About this exercise:
Which lines in the listing below contain "nose"? Copy each of them.

Data to process:
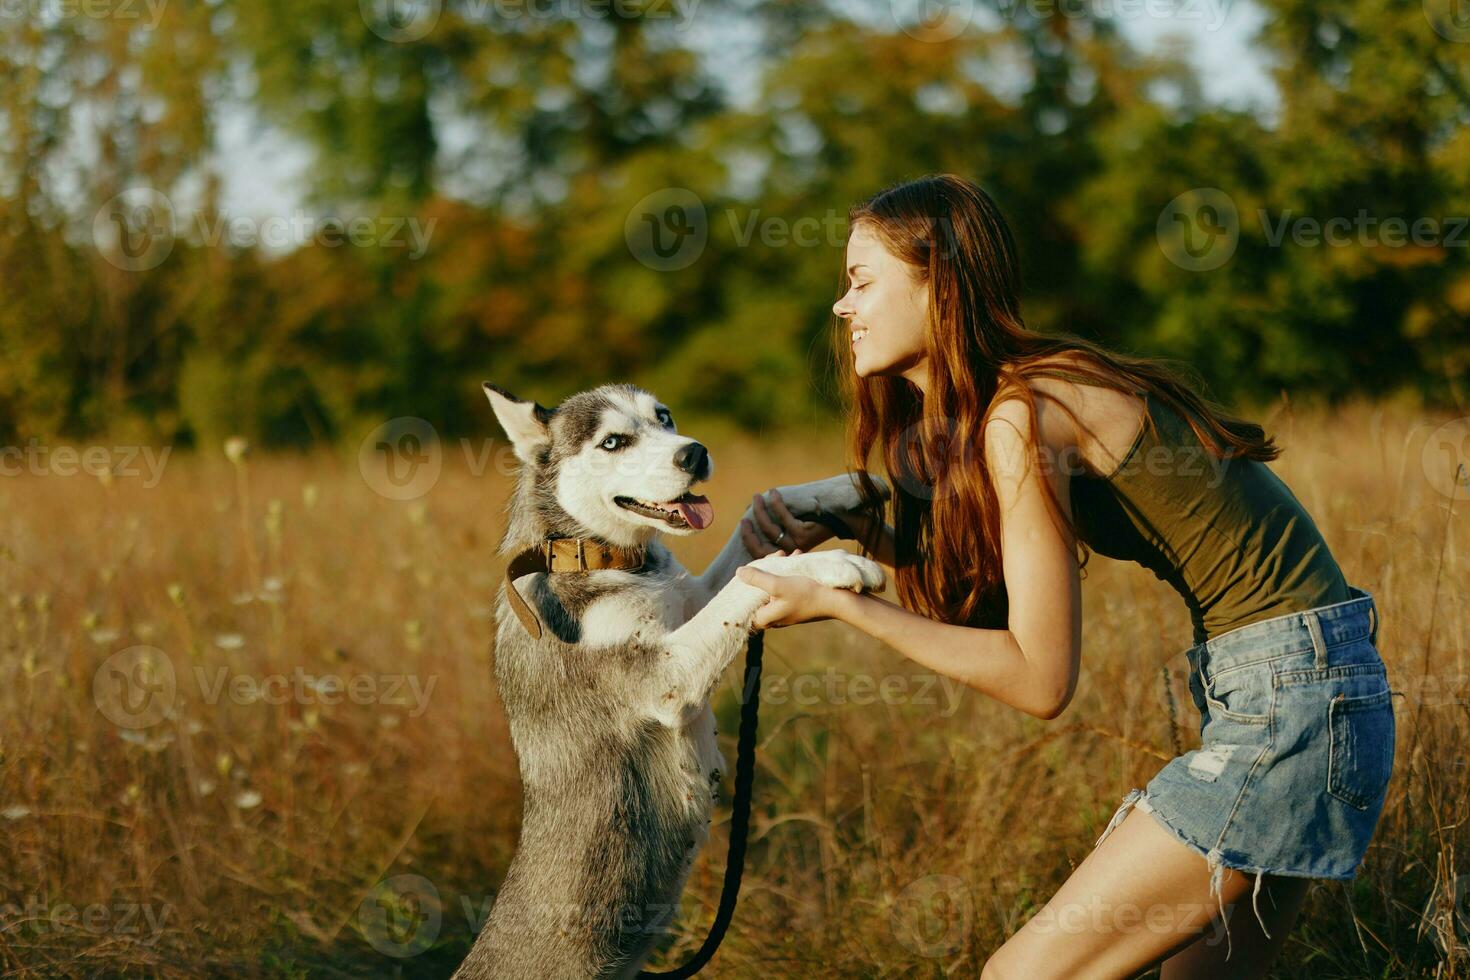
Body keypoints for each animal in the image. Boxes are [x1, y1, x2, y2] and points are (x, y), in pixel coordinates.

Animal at [452, 382, 882, 980]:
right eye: (613, 441)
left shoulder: (691, 602)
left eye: (665, 417)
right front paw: (827, 565)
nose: (694, 454)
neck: (603, 556)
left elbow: (748, 536)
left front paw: (845, 487)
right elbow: (757, 573)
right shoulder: (666, 677)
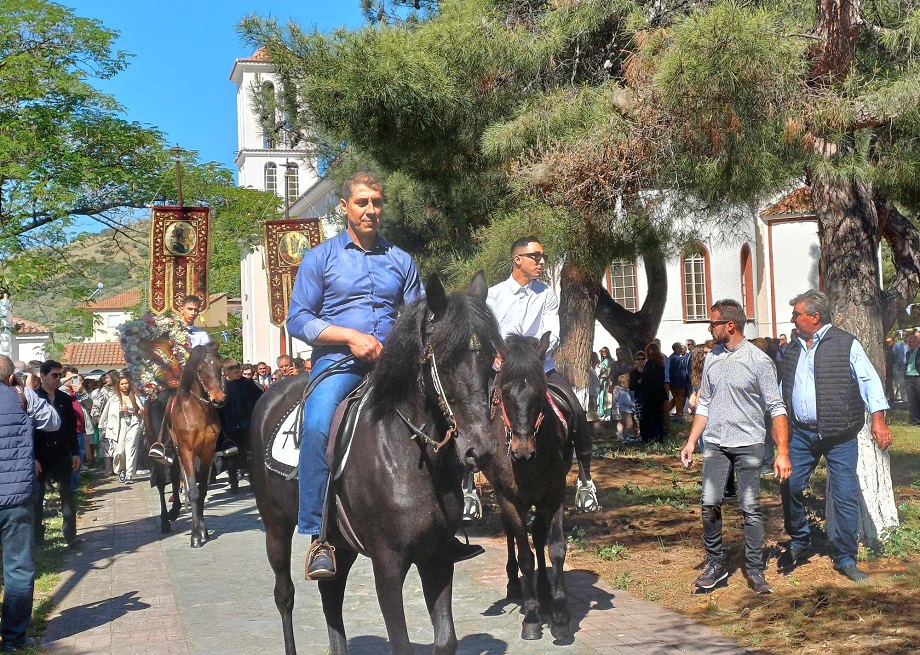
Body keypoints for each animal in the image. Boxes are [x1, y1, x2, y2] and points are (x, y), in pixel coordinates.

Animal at [149, 346, 226, 544]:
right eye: (200, 371)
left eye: (220, 367)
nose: (219, 399)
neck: (197, 412)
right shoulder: (187, 451)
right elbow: (193, 491)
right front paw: (196, 535)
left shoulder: (207, 452)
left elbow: (202, 490)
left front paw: (202, 530)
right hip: (161, 456)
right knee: (161, 483)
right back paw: (165, 521)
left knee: (175, 475)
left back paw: (175, 509)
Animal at [252, 274, 504, 655]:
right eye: (444, 361)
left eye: (491, 359)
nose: (481, 450)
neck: (410, 455)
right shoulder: (388, 564)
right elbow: (400, 642)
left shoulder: (437, 558)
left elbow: (445, 640)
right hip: (276, 526)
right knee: (285, 595)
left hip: (338, 541)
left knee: (331, 592)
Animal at [482, 336, 576, 644]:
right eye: (505, 394)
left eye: (539, 394)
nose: (523, 451)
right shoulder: (510, 499)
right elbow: (524, 554)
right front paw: (532, 619)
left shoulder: (554, 494)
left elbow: (555, 548)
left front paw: (560, 617)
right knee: (514, 535)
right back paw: (515, 585)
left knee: (538, 535)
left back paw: (544, 591)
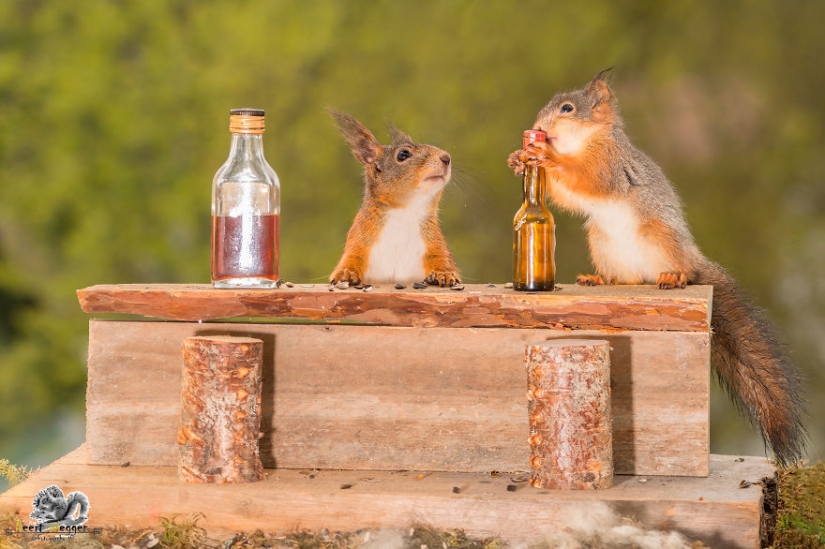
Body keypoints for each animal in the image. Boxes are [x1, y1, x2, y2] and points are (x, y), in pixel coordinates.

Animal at [328, 108, 460, 287]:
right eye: (403, 154)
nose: (446, 158)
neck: (405, 211)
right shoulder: (359, 238)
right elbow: (352, 256)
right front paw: (345, 272)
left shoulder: (435, 242)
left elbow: (442, 258)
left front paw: (444, 273)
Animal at [508, 70, 806, 466]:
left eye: (568, 108)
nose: (538, 128)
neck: (585, 141)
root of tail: (691, 257)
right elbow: (565, 194)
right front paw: (519, 158)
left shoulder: (610, 166)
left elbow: (587, 179)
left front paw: (543, 154)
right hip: (601, 240)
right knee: (628, 279)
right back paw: (599, 279)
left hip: (660, 235)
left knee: (678, 271)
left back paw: (673, 277)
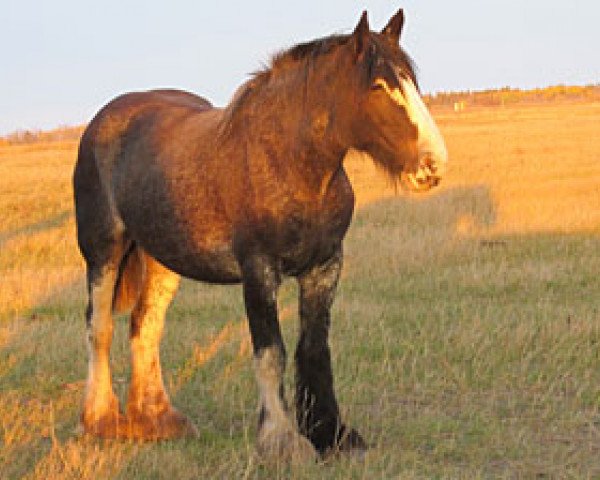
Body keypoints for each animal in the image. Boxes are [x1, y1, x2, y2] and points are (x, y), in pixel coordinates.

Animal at [72, 8, 448, 462]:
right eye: (378, 86)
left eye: (412, 80)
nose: (433, 166)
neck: (287, 162)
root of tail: (106, 118)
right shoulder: (258, 271)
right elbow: (271, 354)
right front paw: (281, 441)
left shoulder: (325, 267)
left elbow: (314, 350)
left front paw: (333, 435)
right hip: (103, 250)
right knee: (100, 325)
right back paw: (100, 419)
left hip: (163, 260)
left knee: (145, 325)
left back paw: (157, 419)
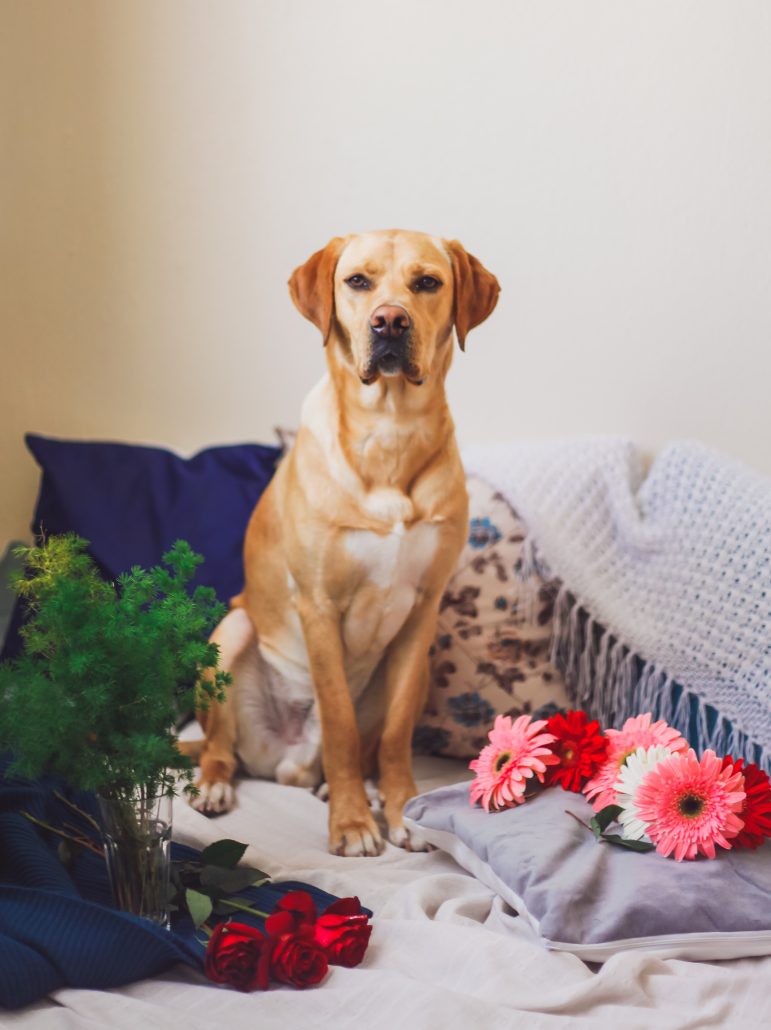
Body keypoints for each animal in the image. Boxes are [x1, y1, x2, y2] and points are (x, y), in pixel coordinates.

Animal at [189, 231, 496, 852]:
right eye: (358, 281)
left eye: (427, 282)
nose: (390, 321)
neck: (391, 430)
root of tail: (286, 763)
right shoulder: (319, 605)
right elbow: (337, 723)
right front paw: (353, 822)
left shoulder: (422, 612)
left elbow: (394, 735)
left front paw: (402, 811)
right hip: (230, 634)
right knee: (219, 746)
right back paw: (218, 783)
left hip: (420, 667)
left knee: (365, 743)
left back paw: (334, 786)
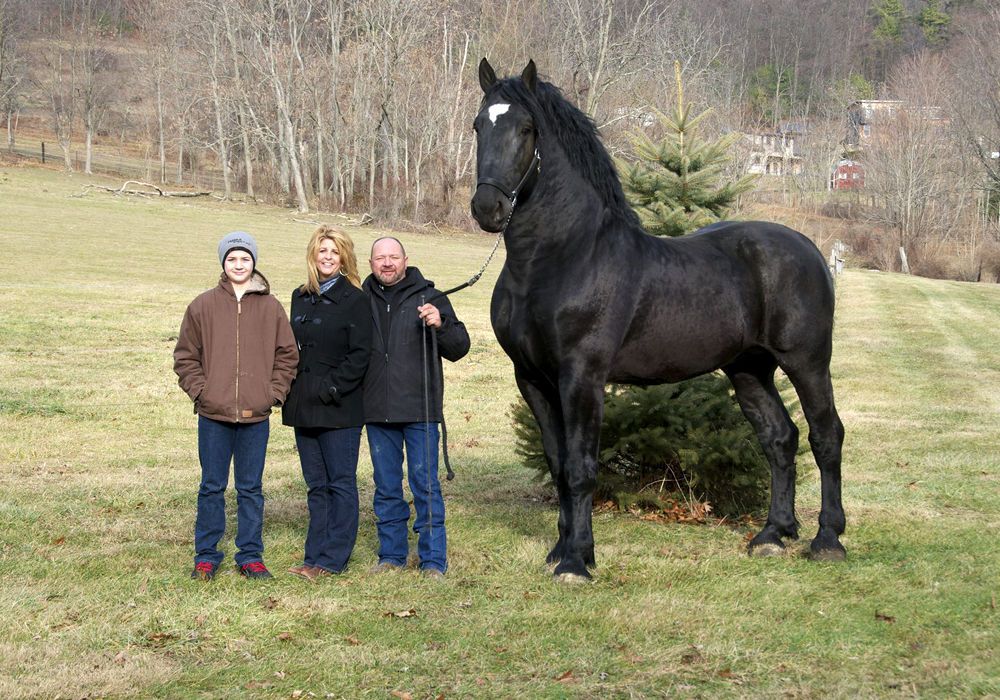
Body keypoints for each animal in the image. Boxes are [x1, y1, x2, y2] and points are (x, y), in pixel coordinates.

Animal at [470, 60, 844, 584]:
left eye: (526, 129)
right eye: (478, 126)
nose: (489, 209)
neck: (562, 257)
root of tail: (809, 248)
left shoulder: (582, 377)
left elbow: (582, 467)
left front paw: (577, 561)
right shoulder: (533, 379)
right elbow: (559, 464)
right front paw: (563, 548)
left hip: (807, 362)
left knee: (825, 436)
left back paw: (827, 539)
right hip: (749, 369)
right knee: (780, 439)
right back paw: (773, 535)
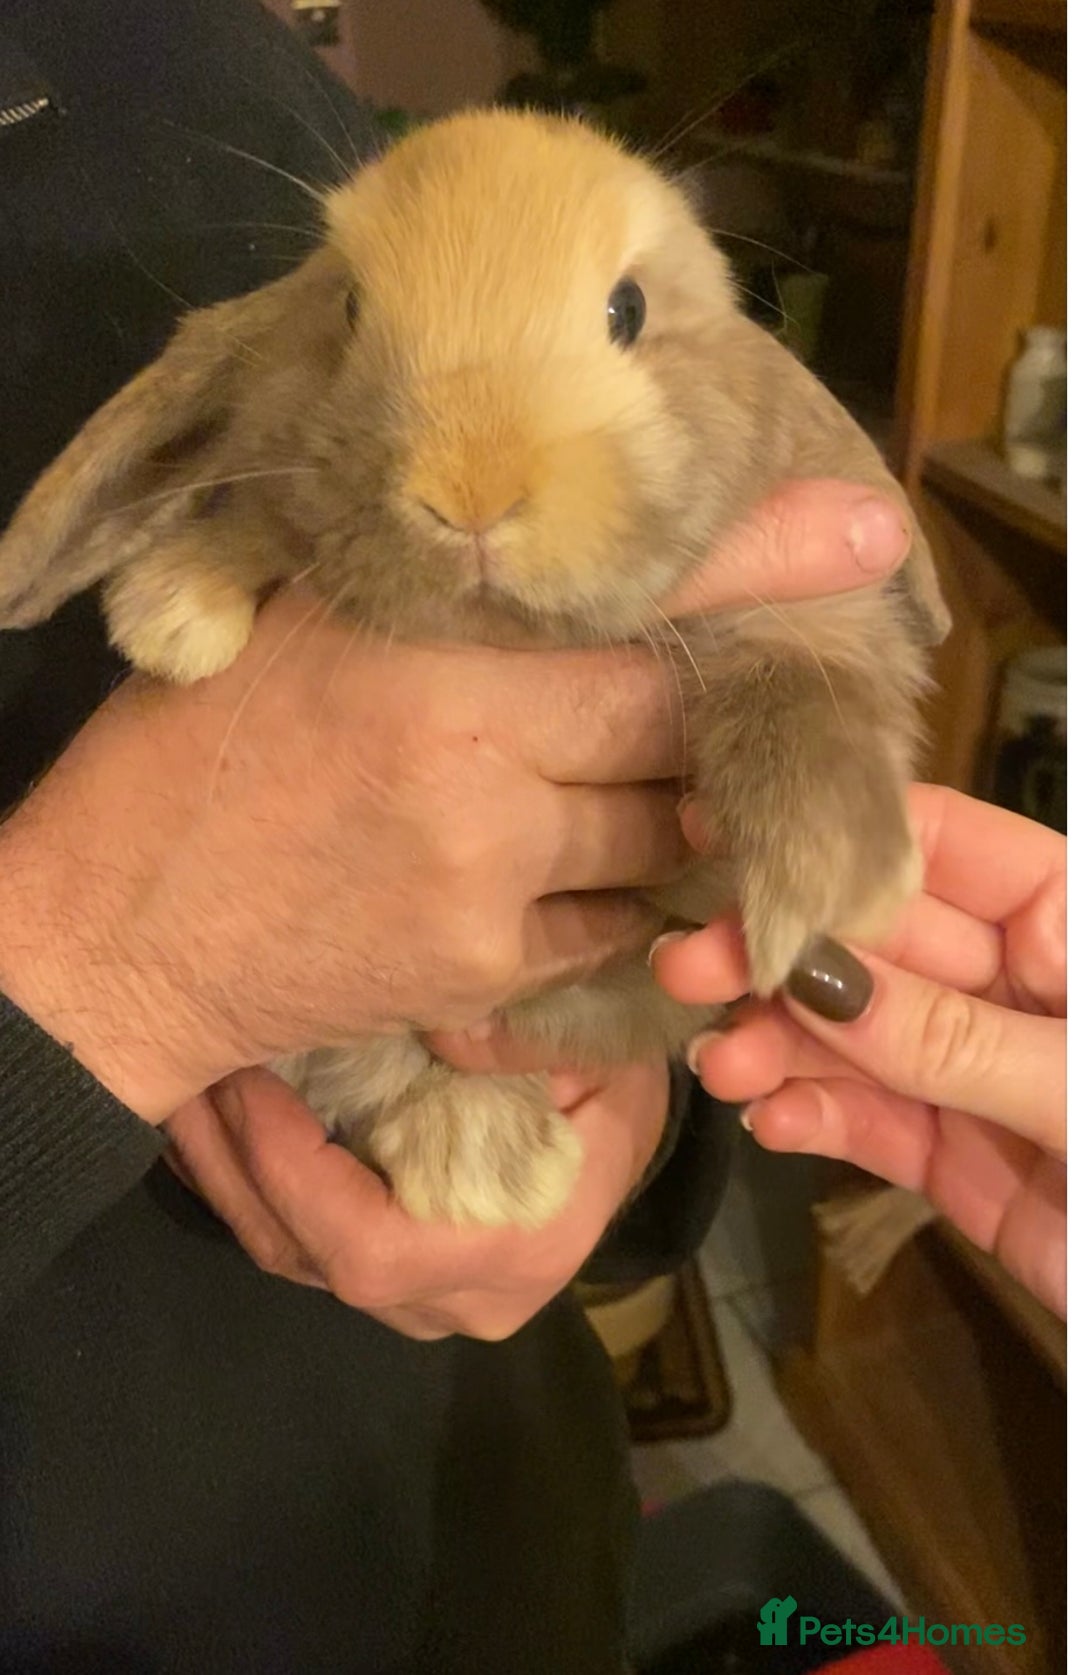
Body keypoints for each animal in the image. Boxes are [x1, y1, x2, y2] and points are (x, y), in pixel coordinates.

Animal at [0, 108, 949, 1230]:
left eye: (628, 310)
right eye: (349, 308)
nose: (470, 491)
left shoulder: (809, 639)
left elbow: (801, 698)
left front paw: (831, 882)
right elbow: (271, 513)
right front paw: (176, 605)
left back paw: (488, 1157)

Result of the task:
nose: (694, 454)
nose: (219, 399)
nose: (481, 450)
nose: (523, 451)
nose: (446, 158)
nose: (538, 128)
nose: (433, 166)
nose: (390, 321)
nose: (489, 209)
nose: (470, 491)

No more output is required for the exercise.